■ Provided text
1. What kind of product portfolio should a company have to ensure long-term value creation? 2. How can business units be categorized? 3. What are the characteristics of the Dog Business Units? 4. What is the potential future of Question Marks? 5. What are the specifics of Stars? 6. What is the function of Cash Cows in a company? 7. Why is it unadvisable to have a one-size-fits-all approach to strategy? 8. What are the limitations of the BCG matrix? 9. What is the basis of the GE/McKinsey matrix? 10. What is the aim of the portfolio analysis? 11. Why is the GE/McKinsey matrix more sophisticated than the BCG matrix? 12. What are the external factors that affect market attractiveness? 13. What are the internal factors that affect competitive strength? 14. What approach can be used to implement the portfolio analysis? 15. What are the limitations of the GE/McKinsey matrix?
Exercise 2. Analyze your own company using the BCG Matrix and the GE/McKinsey Matrix.
Exercise 3*. Fill in the blanks using terms given below.
Core Competence
The Core Competence model of Hamel and Prahalad is a……… model that starts the strategy process by thinking about the…….. strengths of an organization.
The Core Competence model states that in the long run competitiveness derives from an ability to build a…………, at…….. and more speedily than competitors. The real sources of advantage are to be found in management’s abilities to……… corporate-wide technologies and production skills into competencies, through which individual businesses can……. quickly to changing circumstances. A Core Competence can be any combination of specific, inherent, integrated and applied knowledge……. and attitudes.
Prahalad and Hamel dismiss the……….. perspective as a viable approach to corporate strategy. In their view, the……….. of the Strategic Business Unit is now clearly an anachronism. Hamel and Prahalad argue that a….. should be built around a core of shared competencies.

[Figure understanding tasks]

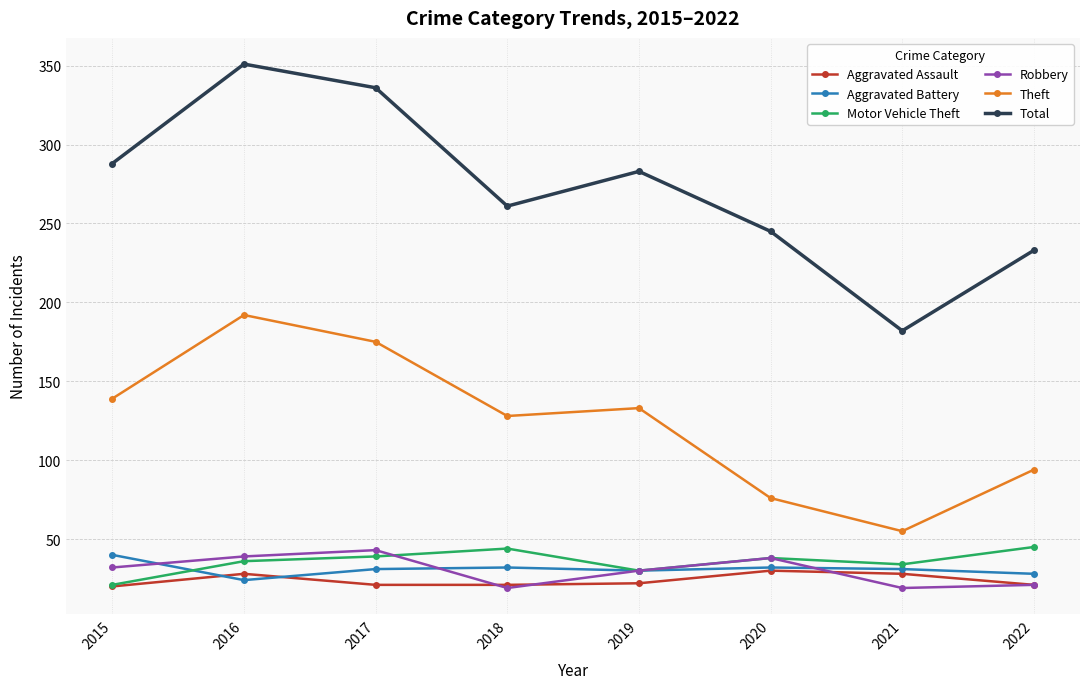

Where does the Total series first go above 283?

2015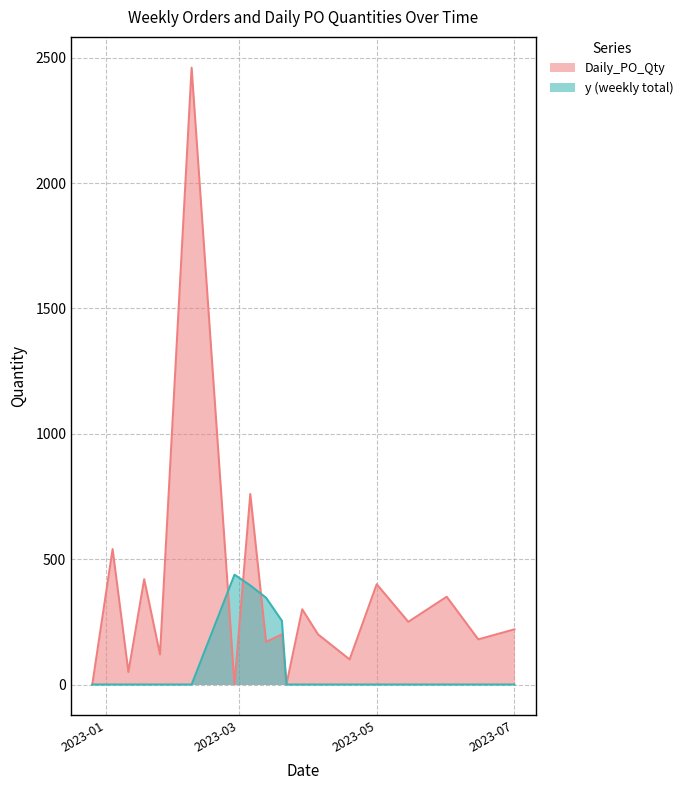

Read the Daily_PO_Qty value at 2023-03-06.

760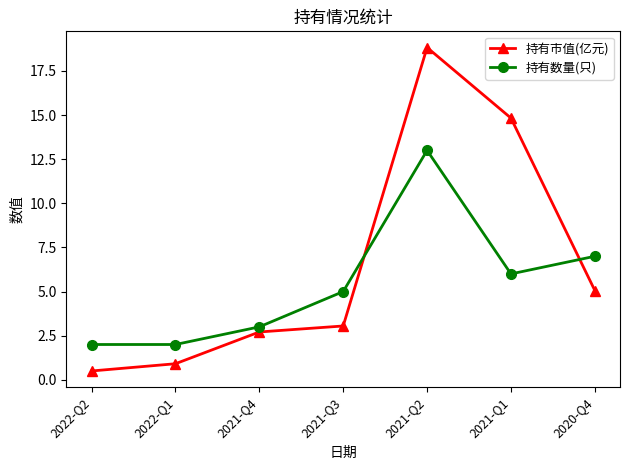

Is the value of 持有市值(亿元) at 2022-Q1 greater than the value of 持有数量(只) at 2022-Q1?

No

■ Task requirements
**1.** Can you condense the paragraph of the strategy exercise that begins "1. What kind of product portfolio" into a short list of the topics its questions cover?
**2.** What comes next in the strategy exercise? Continue it from its last sentence onward.

■ Written responses
**1.**
- Portfolio for long-term value creation
- Categorizing business units
- Dogs: characteristics
- Question Marks: potential future
- Stars: specifics
- Cash Cows: function in a company
- Why a one-size-fits-all strategy is unadvisable
- Limitations of the BCG matrix
- Basis of the GE/McKinsey matrix
- Aim of portfolio analysis
- Why the GE/McKinsey matrix is more sophisticated than the BCG matrix
- External factors in market attractiveness
- Internal factors in competitive strength
- Approach for implementing portfolio analysis
- Limitations of the GE/McKinsey matrix

**2.**
……….. must use and help to further develop the CCs. The corporate center should not be just another layer of accounting, but must……… by improving the strategic architecture that guides the process of……….
Three tests for identifying a Сore Сompetence
Provides potential……. to a wide variety of markets.
Makes a significant contribution to the benefits of the products as…….. by the customer.
A CC should be difficult for……… to imitate.
Building a Core Competence
A Core Competence is built through a process of continuous improvement and……… It should constitute the…….. for corporate strategy. At this level, the goal is to build………. in the design and development of a particular class of product functionality.
Once top management with the help of SBUs managers have………. an all-embracing Core Competence, it must ask businesses to find the projects and the people that are closely connected with it. Corporate auditors should……. an audit of the location, number and quality of the people related to the CC. CC carriers should be brought together frequently to…… ideas.
Source: www.valuebasedmanagement.com
Terms:
adapt, identified, focus, share, competitors, enhancement, corporate strategy, world leadership, primacy, perform, access, competence building, core, skills, portfolio, core competence, consolidate, business units, add value, perceived, lower cost, corporation
Exercise 4. Make 2 sentences with each term.
core – non-core:
– competence,
– assets,
– activities,
– business.
Exercise 5. Describe the core competence of your company.
Exercise 6. Translate into English.
Что могут и чего не могут управленческие модели
Вопрос о месте управленческих моделей в организации процесса стратегического планирования и их полезности в обеспечении эффективного функционирования компании до сих пор не закрыт. Причем споры о целесообразности использования любых таких моделей неизменно скатываются в одну и ту же плоскость. Широкая часть делового сообщества считает их неотъемлемой частью управления своим бизнесом. Другая, не менее многочисленная, уверяет, что данный инструментарий, завернутый в «громкие слова», – ловкий ход консультантов по рекламированию своей деятельности и выставлению напоказ своих профессиональных навыков. Кто из них прав, судить трудно, скорее всего истина, как всегда, лежит где-то посередине. Так что же необходимо знать и учитывать при использовании данного класса моделей?
Управленческие модели – это упрощенная картина деловой бизнес-среды.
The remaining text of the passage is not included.